His side has “only just begun to scratch the surface” of the government’s censorship activities, so it’s important to have the permanent injunction affirmed so the discovery process in the lawsuit can continue, according to Mr. Bailey.

There is evidence that the Biden administration started building “a new bureaucratic mechanism to manage the censorship enterprise” and “that they’ve now outsourced that censorship enterprise to a third party because they knew that they were running afoul of the First Amendment,” he said.

“We know that COVID was the excuse, the Trojan horse that got the enemy behind the gate. That’s why that wall of separation between tech and state is so important right now, as we ramp up into an election cycle. There’s every reason to believe that COVID wasn’t the only basis for censorship and that the censorship enterprise is now targeting additional speech,” Mr. Bailey said.

“American Thought Leaders: Now” host Jan Jekielek discussed with Mr. Bailey that, on Aug. 1, the attorney general of New York, Democrat Letitia James, filed an amicus curiae, or friend-of-the-court, brief in support of the Biden administration that was joined by 20 other attorneys general.

Along with the District of Columbia, the states are Arizona, California, Colorado, Connecticut, Delaware, Hawaii, Illinois, Maine, Massachusetts, Michigan, Minnesota, Nevada, New Jersey, New Mexico, Oregon, Pennsylvania, Rhode Island, Vermont, and Wisconsin, he said.

Mr. Bailey didn’t seem surprised at the long list of states.

“If you’re a conservative who lives in those states, you should be concerned, because your state is committed to censorship on big tech social media platforms,” he said.

“You'll notice there aren’t any red states there because the freedom is going to live in Missouri. That’s why this case style is Missouri v. Biden. We’re happy to have Louisiana on board and private plaintiffs as well because we respect the First Amendment.

“The whole idea behind the Bill of Rights is to protect the rest of us from the government. And certainly, there’s an important reason that the First Amendment was included with the right to free speech, free press, and freedom of religion.

“The First Amendment should be a bipartisan issue. And we used to elevate the rules of the game above the players and the outcomes. Both parties did that. And clearly, the left has jettisoned that approach.”
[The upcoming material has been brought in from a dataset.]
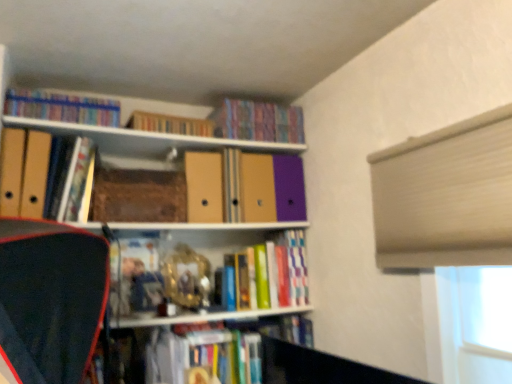
Where is `blank space situated above hardcover books at center, the sixth book viewed from the top (from a real-world perspective)`? blank space situated above hardcover books at center, the sixth book viewed from the top (from a real-world perspective) is located at coordinates (254, 228).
Mr. Jekielek read aloud from the brief, saying the states characterized government outreach to the social media platforms as “pure recommendatory and non-coercive communications [that] further the public interest” and are consistent with the First Amendment.

“They believe that this is within the bounds of the First Amendment,” he said.
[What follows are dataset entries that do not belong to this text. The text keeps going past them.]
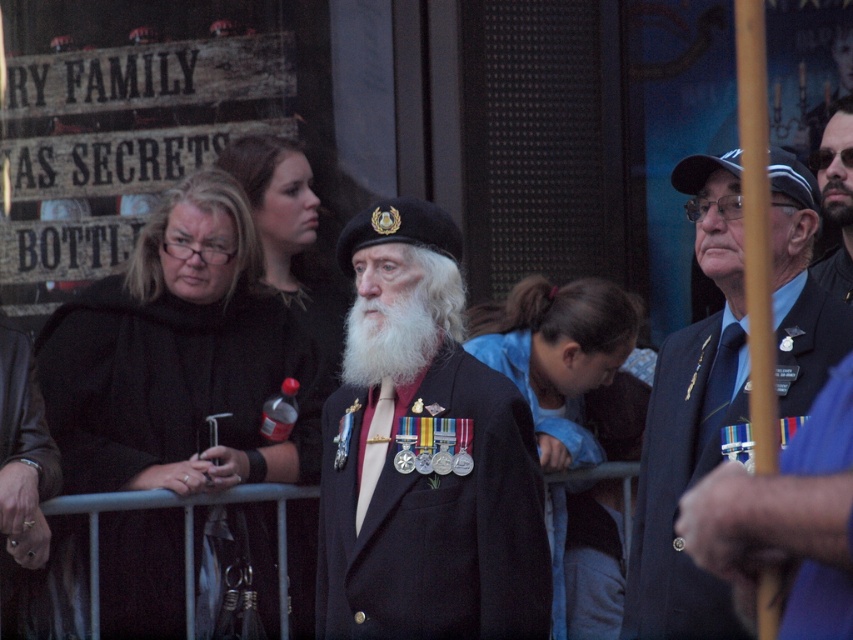
Does dark blue fabric jacket at center have a smaller size compared to bearded man at center?

Actually, dark blue fabric jacket at center might be larger than bearded man at center.

Who is shorter, dark blue fabric jacket at center or bearded man at center?

bearded man at center is shorter.

Identify the location of dark blue fabric jacket at center. (532, 392).

This screenshot has height=640, width=853. I want to click on dark blue fabric jacket at center, so click(532, 392).

Is black matte coat at center to the right of dark blue fabric jacket at center from the viewer's perspective?

No, black matte coat at center is not to the right of dark blue fabric jacket at center.

Between point (144, 593) and point (549, 536), which one is positioned behind?

The point (549, 536) is behind.

I want to click on black matte coat at center, so click(167, 380).

Looking at this image, does dark blue wool jacket at center have a greater height compared to bearded man at center?

Indeed, dark blue wool jacket at center has a greater height compared to bearded man at center.

Is point (428, 259) more distant than point (849, 124)?

No, (428, 259) is closer to viewer.

At what (x,y) coordinates should I click in order to perform the action: click on dark blue wool jacket at center. Please return your answer as a coordinate pair (x, y). Image resolution: width=853 pixels, height=640 pixels. Looking at the image, I should click on (415, 467).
Mr. Bailey replied, “It is clearly not, and it’s dripping with irony that they want the government to protect all of us from misinformation.
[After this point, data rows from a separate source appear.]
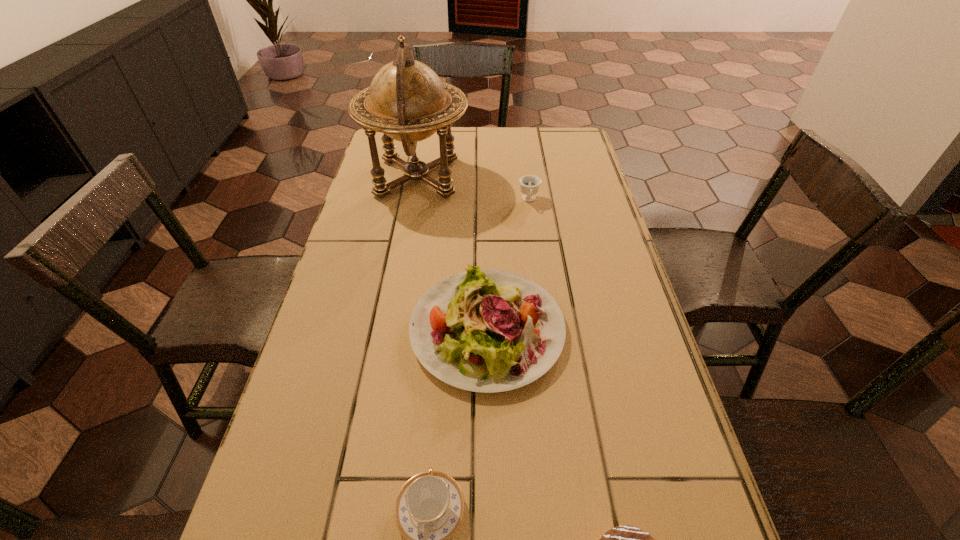
In the image, there is a desktop. Where is `vacant area at the far edge`? This screenshot has height=540, width=960. vacant area at the far edge is located at coordinates (470, 143).

I want to click on vacant position at the left edge of the desktop, so click(x=372, y=190).

Image resolution: width=960 pixels, height=540 pixels. In order to click on vacant region at the right edge of the desktop in this screenshot , I will do `click(641, 330)`.

Image resolution: width=960 pixels, height=540 pixels. What are the coordinates of `free area in between the tallest object and the farther teacup` in the screenshot? It's located at (473, 188).

What are the coordinates of `empty space that is in between the right teacup and the second tallest object` in the screenshot? It's located at (508, 265).

At what (x,y) coordinates should I click in order to perform the action: click on object that is the second closest to the nearer teacup. Please return your answer as a coordinate pair (x, y). Looking at the image, I should click on (627, 539).

Point out which object is positioned as the third nearest to the second tallest object. Please provide its 2D coordinates. Your answer should be formatted as a tuple, i.e. [(x, y)], where the tuple contains the x and y coordinates of a point satisfying the conditions above.

[(529, 184)]

Image resolution: width=960 pixels, height=540 pixels. Identify the location of vacant space that satisfies the following two spatial constraints: 1. on the back side of the salad plate; 2. on the front-facing side of the globe. (485, 177).

Locate an element on the screen. The width and height of the screenshot is (960, 540). blank area in the image that satisfies the following two spatial constraints: 1. on the front-facing side of the globe; 2. on the right side of the third farthest object is located at coordinates (389, 329).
“And then through that amicus brief, they actually spread misinformation. The remedy for disfavored speech in this country has always been counter-speech, not government censorship, and yet, they’re clearly advocating in favor of government censorship.”

The federal government engaged in “viewpoint discrimination,” he said.

“That’s why that wall of separation between tech and state is so important. It protects both sides,” Mr. Bailey said.

He said people in blue states who claim that the federal government isn’t involved in coercion need to look at the emails from March, April, and May 2021 that revealed that the White House was “demanding that specific posts be taken down, and any vaccine hesitancy be stifled in silence.”

“You can look at [then-White House press secretary] Jen Psaki from the White House podium saying that certainly they’re making specific demands and requests for censorship and that big tech social media understands those requests,” Mr. Bailey said.

“You can watch the video of Joe Biden on the White House lawn, accusing Facebook of killing people by not censoring more and demanding that Section 230 of the Communications Decency Act be repealed or amended, or look at [Rep. Jim] Jordan’s Facebook files that he just released, where certainly Facebook understood that the demands were being made by the federal government and that they likely violated the First Amendment.

“If that’s not a coercive relationship, I don’t know what is.”

Tom Ozimek contributed to this article.